The federal government is considering whether to add the Blanding's turtle to the endangered species list. This species of turtle used to be found throughout the upper Midwest, but its numbers are dwindling and now its mainly found in large numbers in Minnesota and Nebraska, the Associated Press reports.
Blanding's turtles are already listed as a threatened species in Minnesota, but right now they have no special protection under the federal government. The "endangered" designation would provide them greater protection. (FYI the turtle was named for William Blanding, a naturalist who discovered the species around 1840 in Pennsylvania)

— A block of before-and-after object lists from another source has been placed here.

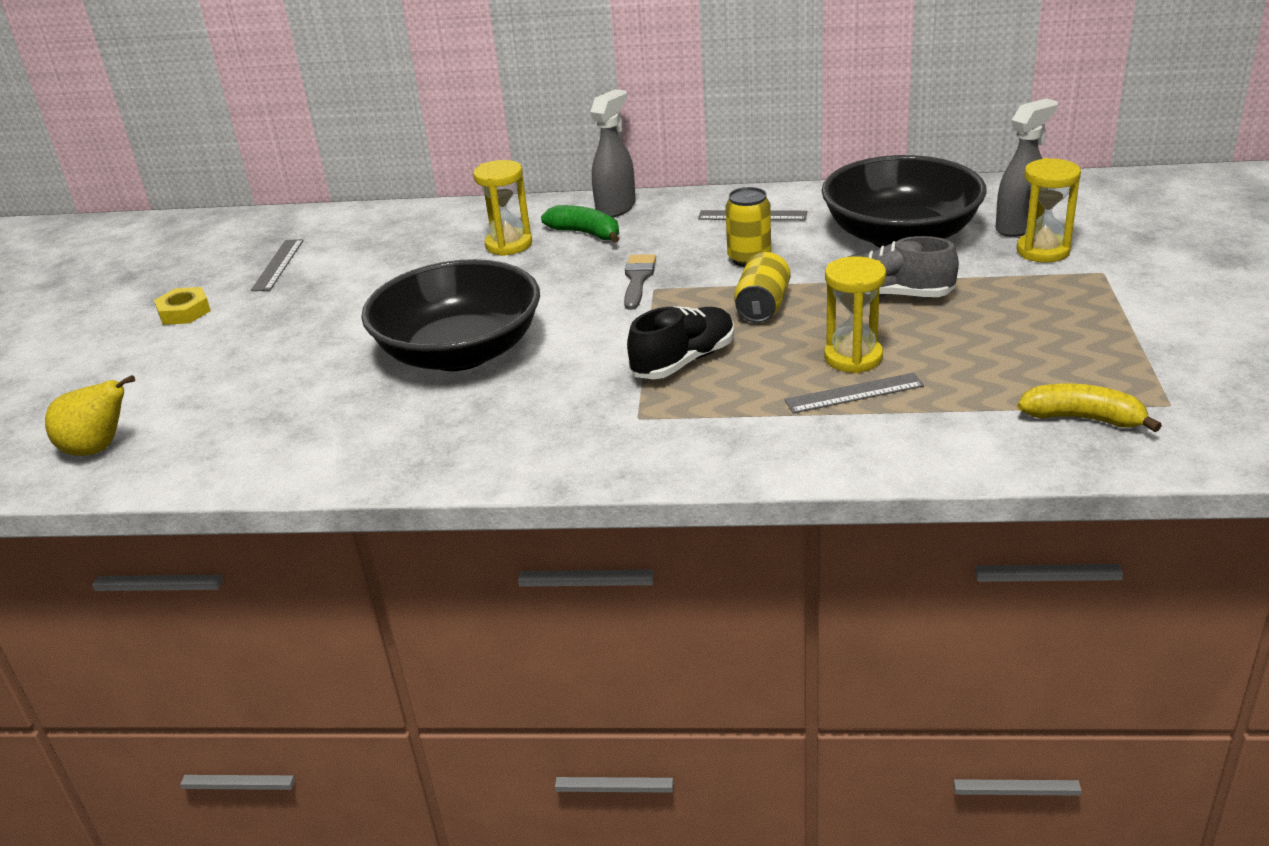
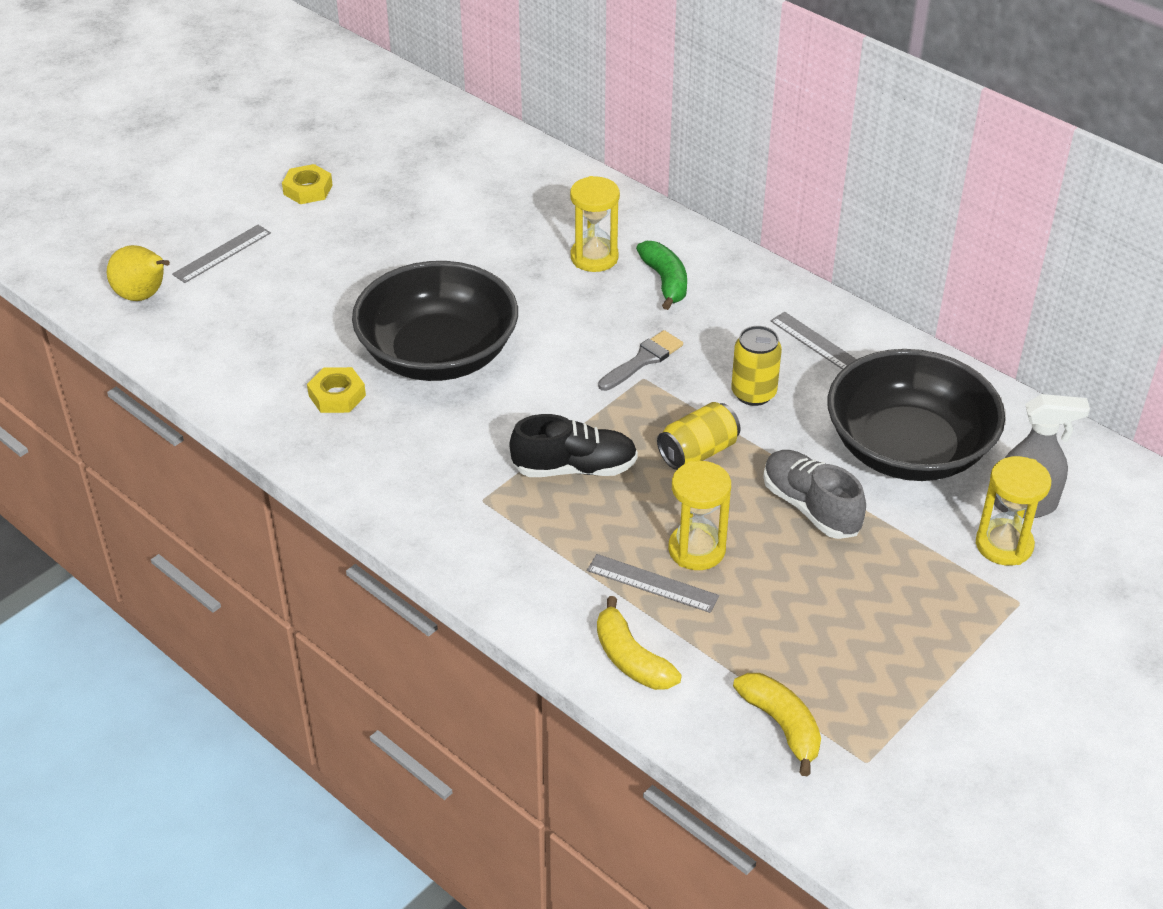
camera: 35 degrees right, 10 degrees up
grey ruler [251,239,304,291] -> grey ruler moved to [172,225,271,283]
grey spray bottle [590,89,636,218] -> none
none -> yellow nut [307,367,366,413]
none -> yellow banana [597,596,682,690]

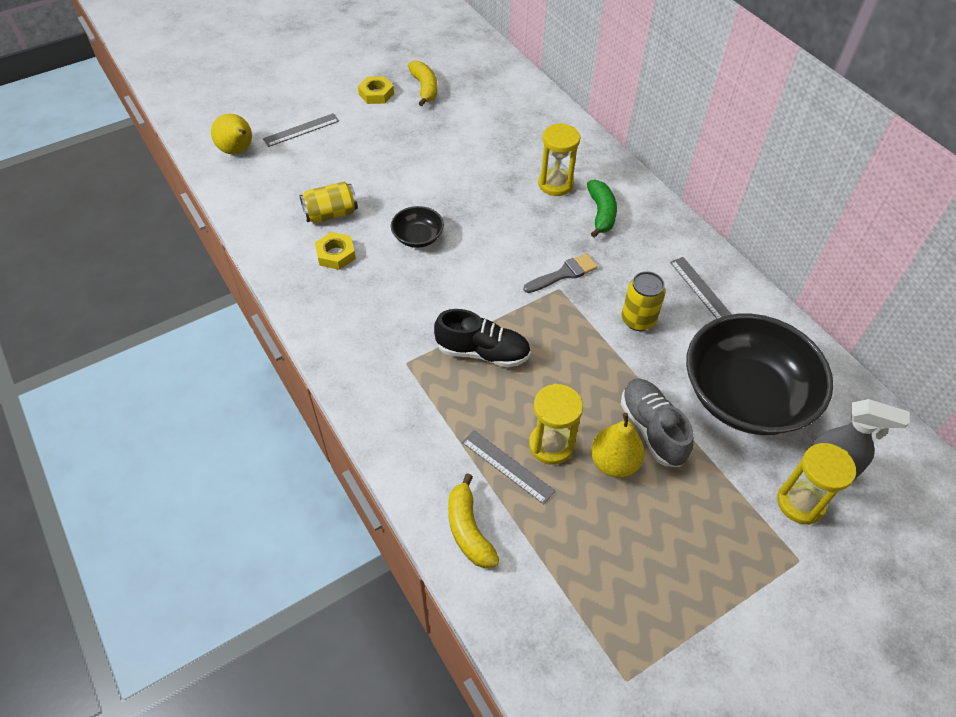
camera: 15 degrees right, 10 degrees up
black bowl [352,261,518,381] -> black bowl [391,206,444,248], size x0.44
yellow can [657,402,741,470] -> yellow can moved to [300,182,358,223]
yellow banana [733,673,821,776] -> yellow banana moved to [408,61,438,106]
none -> yellow pear [591,413,645,478]

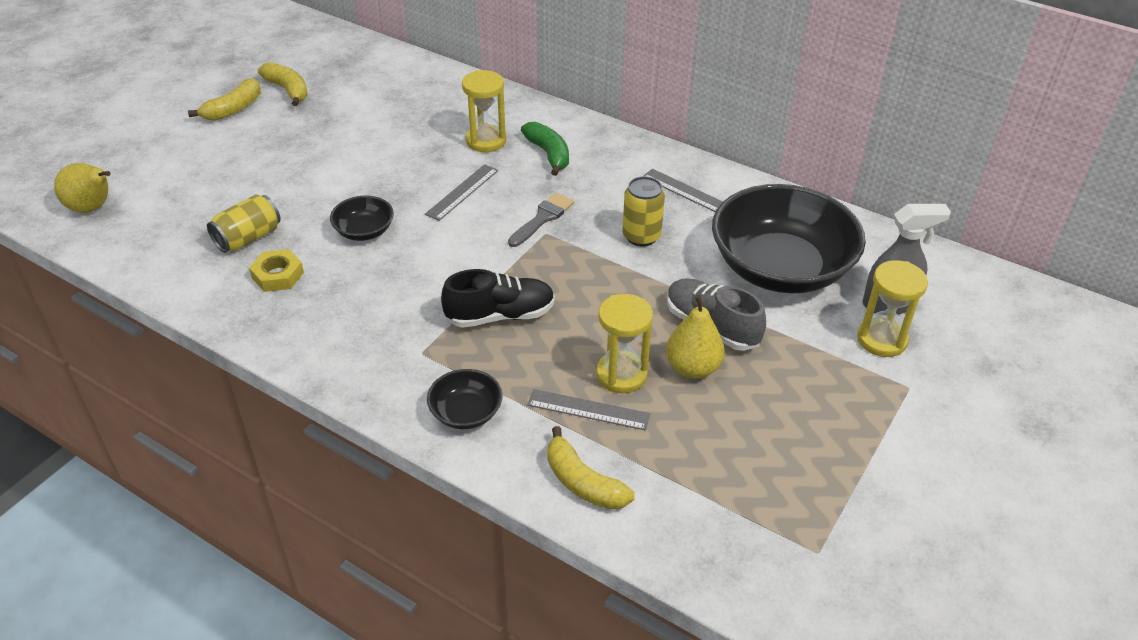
camera: 25 degrees left, 10 degrees down
grey ruler [263,113,339,147] -> grey ruler moved to [425,164,498,221]
yellow nut [358,76,394,104] -> yellow banana [188,78,261,121]
none -> black bowl [427,369,503,429]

Although the Minnesota DNR says the state is home to several thousand Blanding's turtles, their habitat is threatened by development and their slow rate of reproduction may not sustain their populations, according to the Associated Press.
The U.S. Fish and Wildlife Service announced last week it was going to study whether the Blanding's turtle and several other amphibians and reptiles need that additional protection.

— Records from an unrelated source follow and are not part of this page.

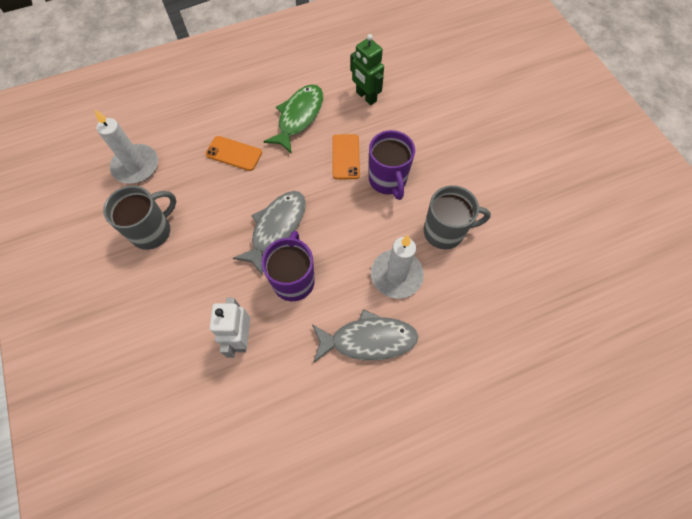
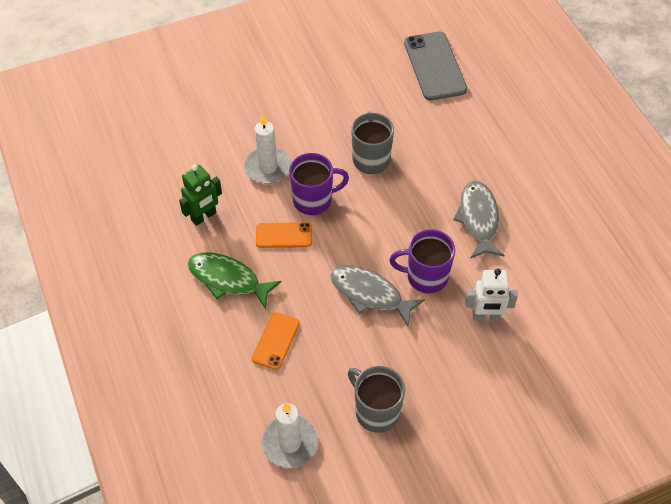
camera: 90 degrees left, 10 degrees down
white candle [371,235,424,298] -> white candle moved to [244,114,291,184]
none -> grey phone [404,32,467,101]

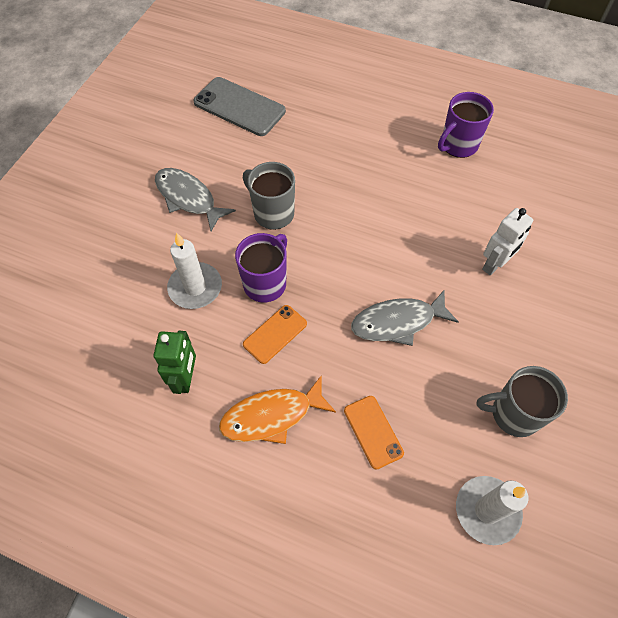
camera: 45 degrees left, 5 degrees up
green fish [187,253,282,309] -> orange fish [219,375,336,444]
purple mug [389,229,455,293] -> purple mug moved to [438,92,494,158]
grey fish [453,181,505,259] -> grey fish moved to [155,168,236,231]

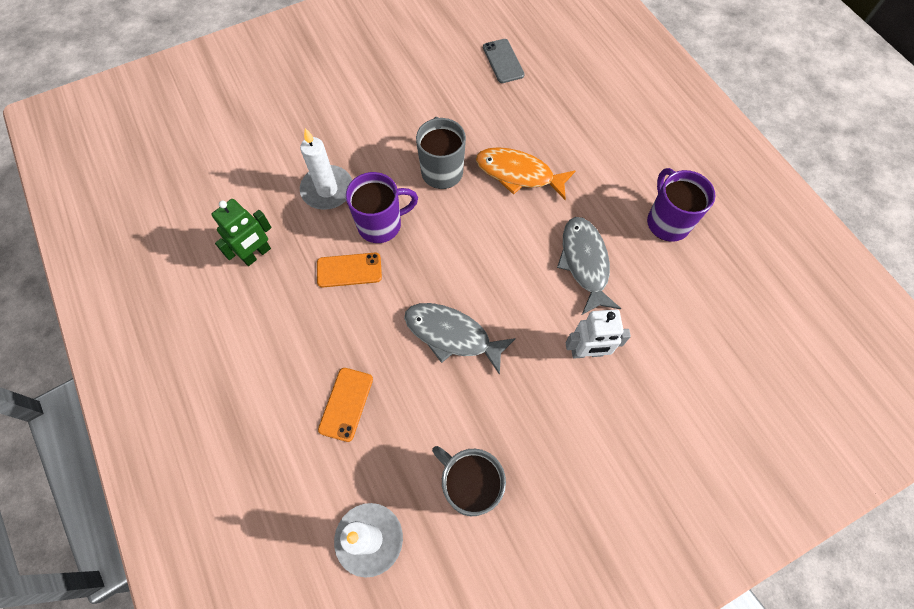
camera: 40 degrees right, 5 degrees up
grey fish [155,168,236,231] -> grey fish moved to [557,217,621,315]
grey phone [193,77,286,136] -> grey phone [483,39,525,83], size x0.58
orange fish [219,375,336,444] -> orange fish moved to [476,147,575,200]
purple mug [438,92,494,158] -> purple mug turned 75 degrees clockwise [647,168,716,242]

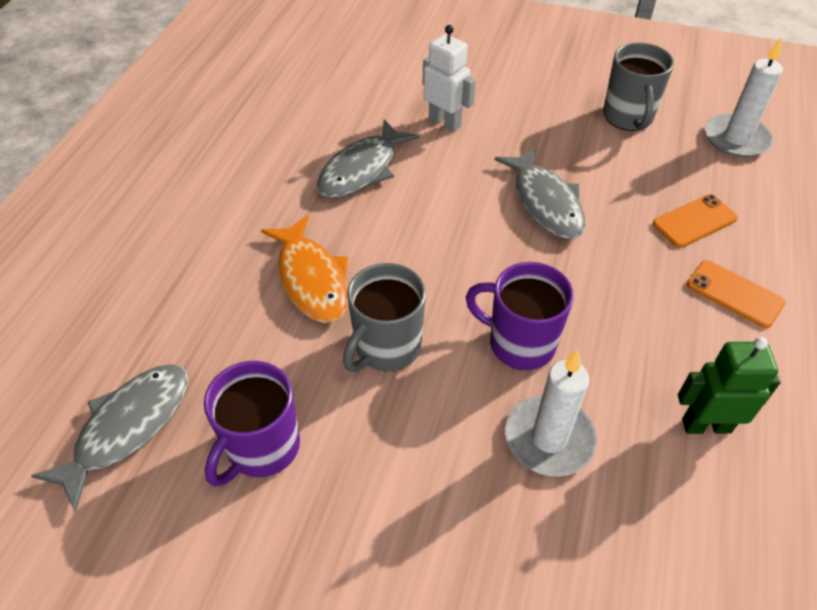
camera: 135 degrees left, 15 degrees down
orange phone [317,253,382,288] -> orange phone moved to [687,260,786,328]
grey phone [483,39,525,83] -> grey fish [31,364,188,512]
purple mug [647,168,716,242] -> purple mug moved to [204,361,300,487]

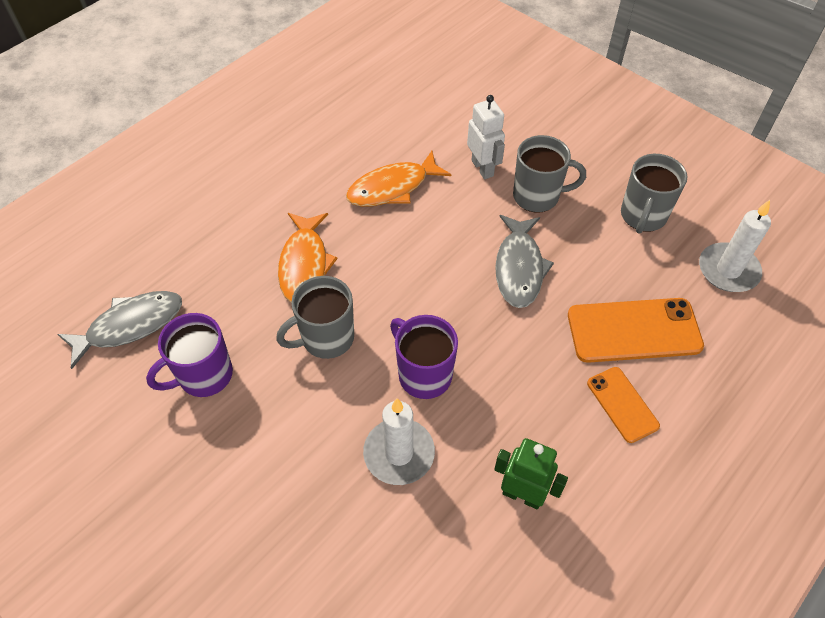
camera: 25 degrees right, 5 degrees up
grey fish [317,119,420,198] -> orange fish [346,151,451,207]
orange phone [652,194,738,248] -> orange phone [568,298,704,363], size x1.73
none -> grey mug [513,135,586,213]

The decision to do formal assessments came in response to a petition filed by the Center for Biological Diversity, an environmental advocacy group.
Blanding's turtles grow to 6-10 inches in length. They have a distinctive look, with domed upper shells and bright yellow chins and throats. But their good looks are part of the problem because they are often caught and sold illegally as pets, the center says.

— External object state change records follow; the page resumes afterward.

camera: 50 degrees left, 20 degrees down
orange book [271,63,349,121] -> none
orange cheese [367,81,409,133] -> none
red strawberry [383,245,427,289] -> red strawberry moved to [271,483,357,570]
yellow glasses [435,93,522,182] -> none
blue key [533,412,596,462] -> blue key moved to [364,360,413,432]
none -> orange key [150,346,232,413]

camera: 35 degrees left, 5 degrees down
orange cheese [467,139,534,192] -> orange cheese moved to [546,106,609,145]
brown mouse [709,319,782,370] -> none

But a bigger problem is their habitats are giving way to more development. The turtles live primarily in marshes and other wetlands, but also need to have sandy areas nearby for nesting. The largest numbers of them live in backwater areas along the Mississippi River, according to the DNR.
The turtles also are susceptible to becoming road kill, since - as turtles - they don't move very fast and sometimes need to cross roads to get from their wetland homes to their nesting spots.
Blanding's have a fairly low reproduction rate as well. Although they can live to be 70 or older, they don't begin reproducing until they're 12-20 years old and then don't lay very many eggs each year, the Associated Press notes.
The Forest Service says it will look at all of those factors as it begins its in-depth review of the Blanding's turtle's status, which will take a year or two. The agency is accepting public comments on the issue until Aug. 31, at this website.
Turtle researcher has 'holy crap' moment
An interesting side note: One determined Blanding's turtle in Ohio traveled an unusually long distance - 17 miles - over the course of the past seven years, surprising wildlife researchers there with his stamina.
The turtle was microchipped in 2007 as part of research by the Toledo Zoo, according to the Blade of Toledo. One of the researchers saw the turtle late last year in a state forest, read the microchip, and determined the animal had traveled much farther than they thought Blanding's would go.